TAREAS Y EJERCICIOS:
[A] Responda según el texto:
(i) ¿Qué cargo ocupa Alejandra Muller?
(ii) ¿En qué meses se contagió Alejandra Muller?
(iii) ¿Qué edad tiene el hombre cuya reinfección confirmaron investigadores de la Universidad de Hong Kong?
[B] Reproduzca sin cambios el fragmento del texto que va desde "Alejandra Muller tiene" hasta "le generó anticuerpos.", incluidas ambas expresiones.

TEXTO:
Alejandra Muller tiene 34 años y es directora del Servicio para la Atención Médica de la Comunidad de Helvecia, Santa Fe. Se infectó en marzo y volvió a contagiarse en julio. Su caso se encuentra en estudio, pero ella cree que la primera vez la carga viral fue tan baja que no le generó anticuerpos.

Margaret Harris, vocera de la Organización Mundial de la Salud, dijo que lo que le pasó a Alejandra Muller, una médica santafesina, es raro. No la nombró pero anticipó la aparición de un hecho como el suyo. Harris se pronunció luego de que se conociera el primer caso de una persona en contraer coronavirus en dos oportunidades. El martes investigadores de la Universidad de Hong Kong confirmaron que un hombre de 33 años volvió a infectarse y la OMS lo calificó de un “hecho poco habitual”.

DATOS DE ORIGEN:
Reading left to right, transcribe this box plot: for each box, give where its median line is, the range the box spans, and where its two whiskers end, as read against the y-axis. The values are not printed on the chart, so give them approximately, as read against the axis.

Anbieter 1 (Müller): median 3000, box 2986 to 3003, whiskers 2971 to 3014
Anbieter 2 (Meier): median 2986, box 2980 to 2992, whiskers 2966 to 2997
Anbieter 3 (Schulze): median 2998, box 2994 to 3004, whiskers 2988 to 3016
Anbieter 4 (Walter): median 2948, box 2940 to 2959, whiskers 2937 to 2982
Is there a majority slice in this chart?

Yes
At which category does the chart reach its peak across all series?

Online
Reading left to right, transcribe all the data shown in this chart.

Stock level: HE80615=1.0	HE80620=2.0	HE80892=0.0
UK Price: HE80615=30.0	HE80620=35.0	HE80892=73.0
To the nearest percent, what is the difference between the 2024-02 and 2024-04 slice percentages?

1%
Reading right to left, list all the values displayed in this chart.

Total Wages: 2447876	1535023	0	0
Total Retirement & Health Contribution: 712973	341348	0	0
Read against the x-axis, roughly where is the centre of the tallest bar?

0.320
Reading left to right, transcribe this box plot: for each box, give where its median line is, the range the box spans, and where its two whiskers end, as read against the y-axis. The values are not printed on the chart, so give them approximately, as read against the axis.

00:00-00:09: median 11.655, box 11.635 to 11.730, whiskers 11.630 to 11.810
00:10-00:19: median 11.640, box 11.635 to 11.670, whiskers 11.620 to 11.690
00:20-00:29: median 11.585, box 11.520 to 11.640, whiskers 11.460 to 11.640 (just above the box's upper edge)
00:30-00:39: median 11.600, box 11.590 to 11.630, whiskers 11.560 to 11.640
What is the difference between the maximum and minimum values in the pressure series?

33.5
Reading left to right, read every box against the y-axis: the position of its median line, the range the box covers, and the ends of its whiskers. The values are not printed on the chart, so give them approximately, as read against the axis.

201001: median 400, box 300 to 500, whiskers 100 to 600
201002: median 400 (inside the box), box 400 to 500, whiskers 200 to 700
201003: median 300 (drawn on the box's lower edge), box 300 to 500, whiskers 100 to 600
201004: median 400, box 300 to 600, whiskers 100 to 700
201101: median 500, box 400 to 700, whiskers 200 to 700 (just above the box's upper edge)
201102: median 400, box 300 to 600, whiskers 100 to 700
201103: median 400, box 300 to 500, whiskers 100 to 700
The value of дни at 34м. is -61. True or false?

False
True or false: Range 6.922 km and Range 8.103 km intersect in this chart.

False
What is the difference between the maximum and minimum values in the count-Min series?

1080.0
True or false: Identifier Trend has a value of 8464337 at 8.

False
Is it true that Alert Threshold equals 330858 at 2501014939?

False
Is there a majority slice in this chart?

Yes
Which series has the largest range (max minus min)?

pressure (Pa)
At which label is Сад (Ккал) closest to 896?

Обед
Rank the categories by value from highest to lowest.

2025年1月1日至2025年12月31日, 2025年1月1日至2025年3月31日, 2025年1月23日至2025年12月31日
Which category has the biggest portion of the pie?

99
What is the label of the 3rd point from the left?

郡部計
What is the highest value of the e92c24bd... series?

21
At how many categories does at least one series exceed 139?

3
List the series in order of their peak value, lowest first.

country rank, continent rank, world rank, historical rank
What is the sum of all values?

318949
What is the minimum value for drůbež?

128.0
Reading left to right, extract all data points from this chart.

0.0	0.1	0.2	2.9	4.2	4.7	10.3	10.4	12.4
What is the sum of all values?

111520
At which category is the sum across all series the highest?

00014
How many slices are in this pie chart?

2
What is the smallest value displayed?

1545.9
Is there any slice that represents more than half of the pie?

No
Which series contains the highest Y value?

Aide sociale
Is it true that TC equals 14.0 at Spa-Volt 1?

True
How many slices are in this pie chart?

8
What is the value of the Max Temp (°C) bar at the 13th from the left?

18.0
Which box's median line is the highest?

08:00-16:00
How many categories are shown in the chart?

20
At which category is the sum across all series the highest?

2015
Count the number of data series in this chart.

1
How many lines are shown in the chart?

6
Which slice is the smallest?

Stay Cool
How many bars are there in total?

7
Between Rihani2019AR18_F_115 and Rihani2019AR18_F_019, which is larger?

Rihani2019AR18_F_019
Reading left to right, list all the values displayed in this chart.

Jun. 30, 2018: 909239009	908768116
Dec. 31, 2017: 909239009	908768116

RESULTADOS ESPERADOS:
[A]
(i) Es directora del Servicio para la Atención Médica de la Comunidad de Helvecia, Santa Fe.
(ii) En marzo y en julio.
(iii) 33 años.

[B]
Alejandra Muller tiene 34 años y es directora del Servicio para la Atención Médica de la Comunidad de Helvecia, Santa Fe. Se infectó en marzo y volvió a contagiarse en julio. Su caso se encuentra en estudio, pero ella cree que la primera vez la carga viral fue tan baja que no le generó anticuerpos.